Document.
┄┄┄┄┄┄┄┄┄┄
Earlier this week, the Bureau of Labor Statistics released their monthly inflation statistics, and food prices continued their climb.. For example, grocery prices increased 13.5% in August 2022 compared to the prior year in August 2021 (see our data dashboard if you want to do a deeper dive yourself). The question everyone wants to know is: how long will this continue?

Truth is nobody really knows and many economic prognosticators were suggesting overall inflation (the rate of increase in food plus non-food prices) would fall in August, when in fact the pace of price increases slightly increased.

Predicting the future is hard. Nonetheless, I’m going to step out on a limb and make a specific prediction. I’m suggesting one should expect higher beef prices a couple years from now.
┄┄┄┄┄┄┄┄┄┄
Prompt.
In the food-price text, copy everything from "Truth is nobody" down to "years from now.", swapping "beef" for "pork".
┄┄┄┄┄┄┄┄┄┄
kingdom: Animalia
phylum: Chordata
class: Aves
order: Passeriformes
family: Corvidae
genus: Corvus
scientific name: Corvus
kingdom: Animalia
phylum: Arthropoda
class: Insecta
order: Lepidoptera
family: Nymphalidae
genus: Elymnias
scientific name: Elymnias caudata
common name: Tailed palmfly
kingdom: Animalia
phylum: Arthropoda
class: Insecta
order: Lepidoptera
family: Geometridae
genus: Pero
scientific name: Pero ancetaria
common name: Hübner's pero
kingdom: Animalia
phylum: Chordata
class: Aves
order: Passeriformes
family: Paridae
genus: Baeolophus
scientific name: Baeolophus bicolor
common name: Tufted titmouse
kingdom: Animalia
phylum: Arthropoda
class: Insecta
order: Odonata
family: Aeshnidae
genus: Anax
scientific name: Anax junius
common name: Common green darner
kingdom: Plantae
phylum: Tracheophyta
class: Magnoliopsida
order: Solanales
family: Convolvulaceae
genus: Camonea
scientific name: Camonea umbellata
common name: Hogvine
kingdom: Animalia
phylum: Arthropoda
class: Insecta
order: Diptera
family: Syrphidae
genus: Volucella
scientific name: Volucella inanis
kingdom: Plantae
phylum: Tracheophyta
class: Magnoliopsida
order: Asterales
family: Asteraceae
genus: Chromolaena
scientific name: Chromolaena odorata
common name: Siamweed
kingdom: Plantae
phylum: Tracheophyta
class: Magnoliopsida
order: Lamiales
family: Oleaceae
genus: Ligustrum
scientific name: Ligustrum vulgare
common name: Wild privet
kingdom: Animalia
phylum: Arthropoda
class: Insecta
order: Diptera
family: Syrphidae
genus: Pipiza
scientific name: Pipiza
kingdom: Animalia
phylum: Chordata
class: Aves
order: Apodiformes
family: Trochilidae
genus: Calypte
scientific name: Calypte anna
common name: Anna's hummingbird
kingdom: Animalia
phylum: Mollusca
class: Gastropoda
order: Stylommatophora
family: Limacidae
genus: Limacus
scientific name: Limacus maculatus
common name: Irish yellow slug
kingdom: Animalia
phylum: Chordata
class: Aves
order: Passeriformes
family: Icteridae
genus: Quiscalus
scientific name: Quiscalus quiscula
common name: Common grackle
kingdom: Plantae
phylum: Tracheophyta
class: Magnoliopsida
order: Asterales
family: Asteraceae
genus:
┄┄┄┄┄┄┄┄┄┄
Result of this task.
Truth is nobody really knows and many economic prognosticators were suggesting overall inflation (the rate of increase in food plus non-food prices) would fall in August, when in fact the pace of price increases slightly increased.

Predicting the future is hard. Nonetheless, I’m going to step out on a limb and make a specific prediction. I’m suggesting one should expect higher pork prices a couple years from now.